Yes, Morpho has an authorization system that enables users to grant any address the permission to borrow and withdraw on their behalf, using their position.
This can be done by calling setAuthorization
or by signing a message (similar to permit in ERC20Permit tokens). In particular, this system greatly simplifies bundling transactions for externally owned accounts (EOAs) and can simplify the implementation of tailored, granular management systems.
Are flash loans available on Morpho?
Yes, Morpho's singleton has free flash loans allowing one to borrow from all markets simultaneously, as long as they are repaid in the same transaction. This is typically useful in DeFi for liquidations, setting up leverage positions, and onchain arbitrages.
Is there any subgraph usable somewhere?
Yes, users & developers can refers to the API section of the doc and use the deployed subgraphs.
I want to borrow on the market(s) with wbIB01 as collateral, but I am facing trouble.

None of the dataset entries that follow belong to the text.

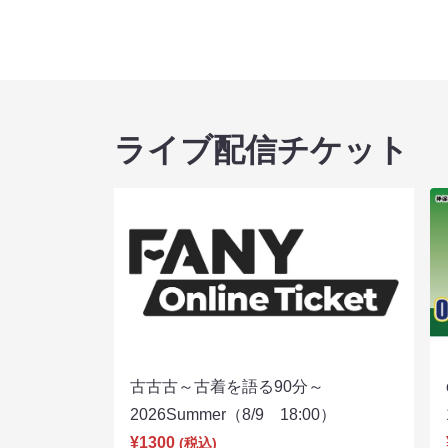
ライブ配信チケット
古古古～古着を語る90分～
2026Summer（8/9 18:00）
¥1300
(税込)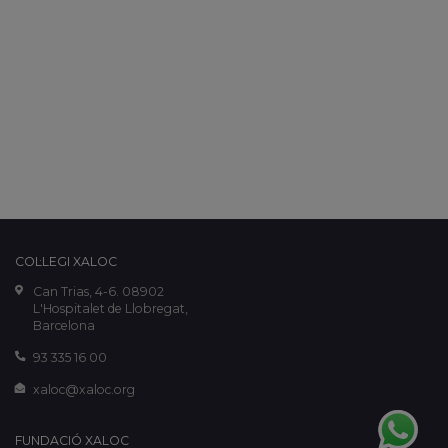
COL·LEGI XALOC
Can Trias, 4-6. 08902
L'Hospitalet de Llobregat,
Barcelona
93 335 16 00
xaloc@xaloc.org
FUNDACIÓ XALOC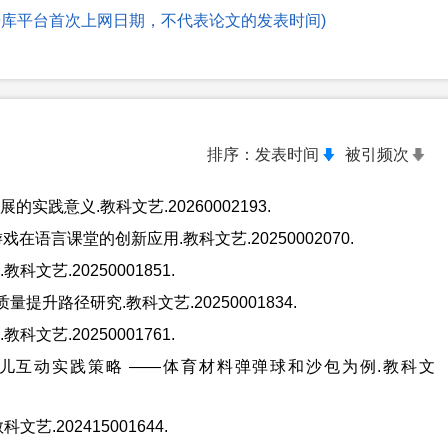
文献数据库平台首次上网日期，不代表论文的发表时间)
排序：
发表时间
被引频次
践意义.教科文艺.20260002193.
语言课堂的创新应用.教科文艺.20250002070.
艺.20250001851.
升路径研究.教科文艺.20250001834.
艺.20250001761.
幼儿互动实践策略 ——体育材料弹弹球和沙包为例.教科文
.202415001644.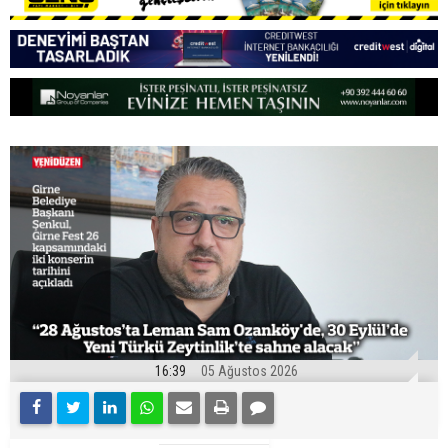
16:39
05 Ağustos 2026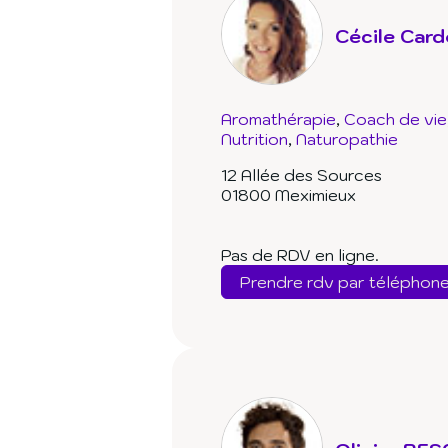
Cécile Car
Aromathérapie
Coach de vie
Nutrition
Naturopathie
12 Allée des Sources
01800 Meximieux
Pas de RDV en ligne.
Prendre rdv par téléphon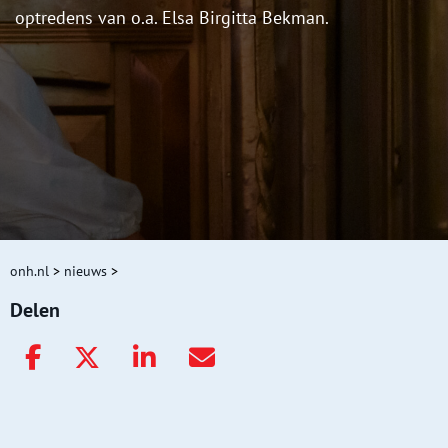
optredens van o.a. Elsa Birgitta Bekman.
onh.nl
>
nieuws
>
Delen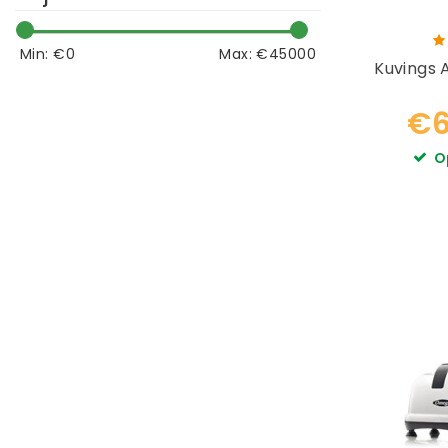
Hurom
Imperial Kitchen
Min: €
0
Max: €
45000
Instant Pot
KeepCup
€6
Kilner
O
KoMo
Komo
Kuvings
Kuvings
MD4
Made Sustained
Magimix
Matstone
MontAna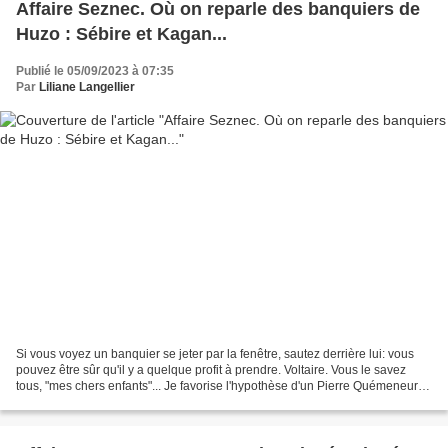
Affaire Seznec. Où on reparle des banquiers de
Huzo : Sébire et Kagan...
Publié le 05/09/2023 à 07:35
Par
Liliane Langellier
Si vous voyez un banquier se jeter par la fenêtre, sautez derrière lui: vous
pouvez être sûr qu'il y a quelque profit à prendre. Voltaire. Vous le savez
tous, "mes chers enfants"... Je favorise l'hypothèse d'un Pierre Quémeneur
occis quelque part entre...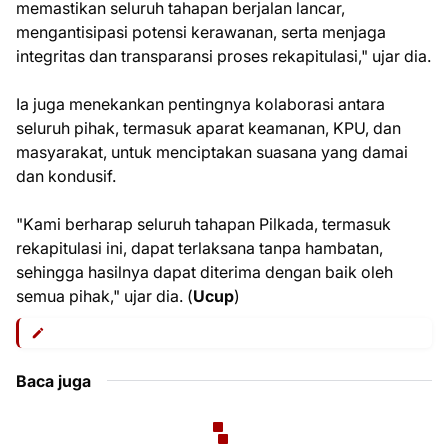
memastikan seluruh tahapan berjalan lancar,
mengantisipasi potensi kerawanan, serta menjaga
integritas dan transparansi proses rekapitulasi," ujar dia.
Ia juga menekankan pentingnya kolaborasi antara
seluruh pihak, termasuk aparat keamanan, KPU, dan
masyarakat, untuk menciptakan suasana yang damai
dan kondusif.
"Kami berharap seluruh tahapan Pilkada, termasuk
rekapitulasi ini, dapat terlaksana tanpa hambatan,
sehingga hasilnya dapat diterima dengan baik oleh
semua pihak," ujar dia. (
Ucup
)
Baca juga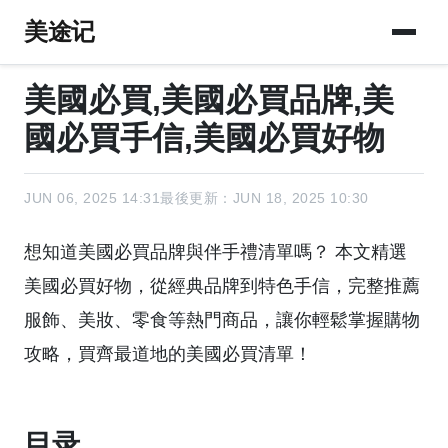
美途记
美國必買,美國必買品牌,美
國必買手信,美國必買好物
JUN 06, 2025 14:31
最後更新：JUN 18, 2025 10:30
想知道美國必買品牌與伴手禮清單嗎？ 本文精選
美國必買好物，從經典品牌到特色手信，完整推薦
服飾、美妝、零食等熱門商品，讓你輕鬆掌握購物
攻略，買齊最道地的美國必買清單！
目录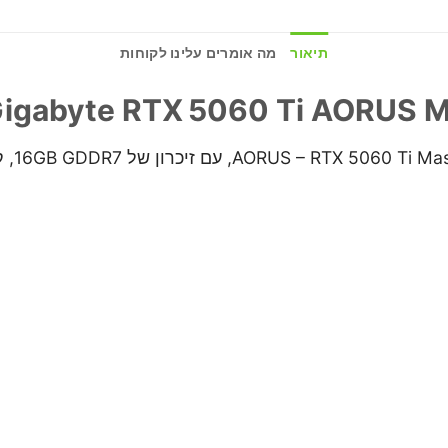
תיאור
מה אומרים עלינו לקוחות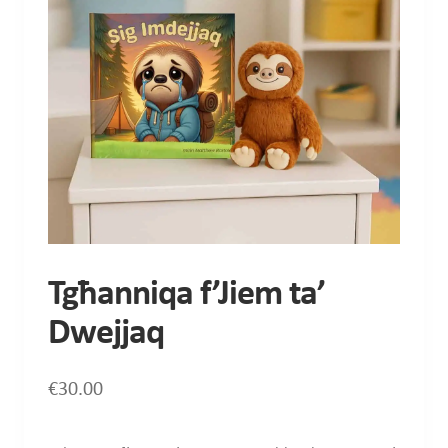
Tgħanniqa f’Jiem ta’
Dwejjaq
€
30.00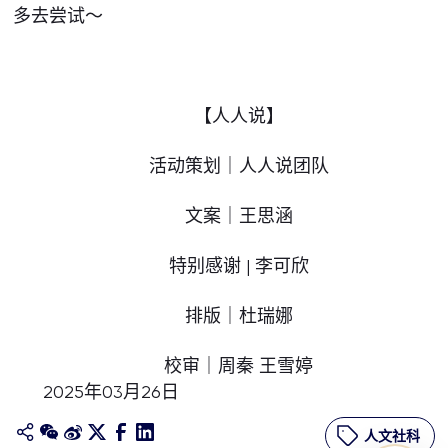
多去尝试～
【人人说】
活动策划｜人人说团队
文案｜王思涵
特别感谢 | 李可欣
排版｜杜瑞娜
校审｜周秦 王雪婷
2025年03月26日
人文社科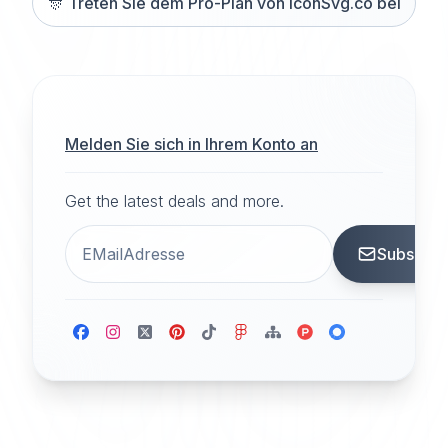
🎊
Treten Sie dem Pro-Plan von iconSvg.co bei
Melden Sie sich in Ihrem Konto an
Get the latest deals and more.
Subscrib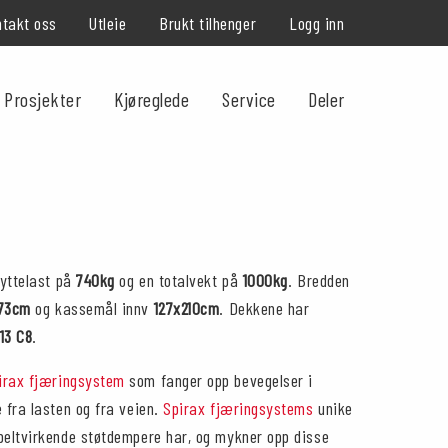
takt oss
Utleie
Brukt tilhenger
Logg inn
Prosjekter
Kjøreglede
Service
Deler
yttelast på
740kg
og en totalvekt på
1000kg
. Bredden
73cm
og kassemål innv
127x210cm
. Dekkene har
 13 C8
.
irax fjæringsystem
som fanger opp bevegelser i
e fra lasten og fra veien.
Spirax fjæringsystems
unike
beltvirkende støtdempere har, og mykner opp disse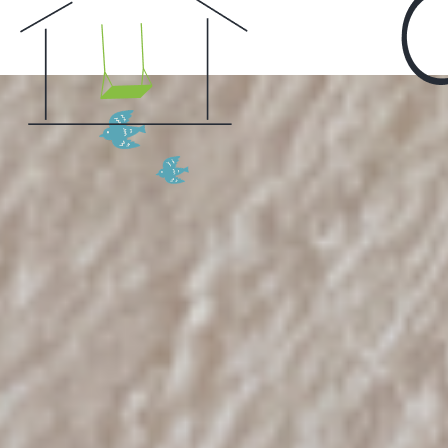
Home
CONCEPT・BUILD
コンセプト
自然素材
家の性能
ラインナップ
WORK
建築実例
VISIT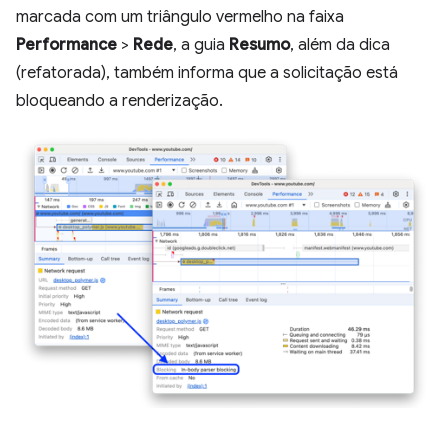
marcada com um triângulo vermelho na faixa
Performance
>
Rede
, a guia
Resumo
, além da dica
(refatorada), também informa que a solicitação está
bloqueando a renderização.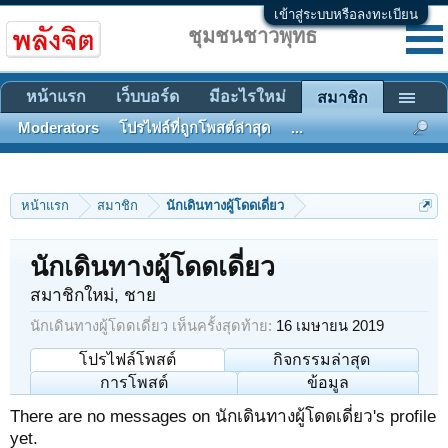
เข้าสู่ระบบหรือลงทะเบียน
ชุมชนชาวพุทธ
หน้าแรก
เว็บบอร์ด
มีอะไรใหม่
สมาชิก
Moderators
โปรไฟล์ที่ถูกโพสต์ล่าสุด
...
หน้าแรก
สมาชิก
นักเดินทางผู้โดดเดี่ยว
นักเดินทางผู้โดดเดี่ยว
สมาชิกใหม่
, ชาย
นักเดินทางผู้โดดเดี่ยว เห็นครั้งสุดท้าย:
16 เมษายน 2019
โปรไฟล์โพสต์
กิจกรรมล่าสุด
การโพสต์
ข้อมูล
There are no messages on นักเดินทางผู้โดดเดี่ยว's profile
yet.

What should I do?
First, one needs to understand that the wbIB01 is a gated wrapped-token of the bIB01 token from Backed Finance that requires a whitelisting process. Thus to be able to use such market, one's wallet needs to be whitelisted, and thus one needs go through the whitelisting process. Note that the wbIB01 wrapper is exchanging 1-1 with the bIB01 tokens. If you are whitelisted but face any issue, jump on Discord and ask the admin there to guide you.
There is no event logs decoded from the contract, but the transaction worked. What is happening?
The solidity version used for deploying Morpho is 0.8.19. Note that the Solidity compiler ("solc") versions prior to 0.8.20 do not include the ABI of libraries in the compilation as stated in the release of the 0.8.20 version. This is thus impacting the events compilation that are defined in the EventsLib
library. Please be sure that you have the events in the ABI that you are using.
In case you don't have it, manually add it or use this one.
How to calculate the Rate(s)? What are the calculus to get the Supply APY and Borrow APY?
Please refer to the section on Track Positions and this section about how to retrieve rates. Additionally, the SDK section may also be helpful depending on your specific needs.
What is the precision of the oracle price?
Oracle price is scaled by 36 decimals, giving the general formula for the oracle decimals: 36 + borrowable decimals - collateral decimals. Thus the oracle of the market with DAI (18 decimals) as loan token and WBTC (8 decimals) as collateral token would have 36 + 18 - 8 = 46 decimals.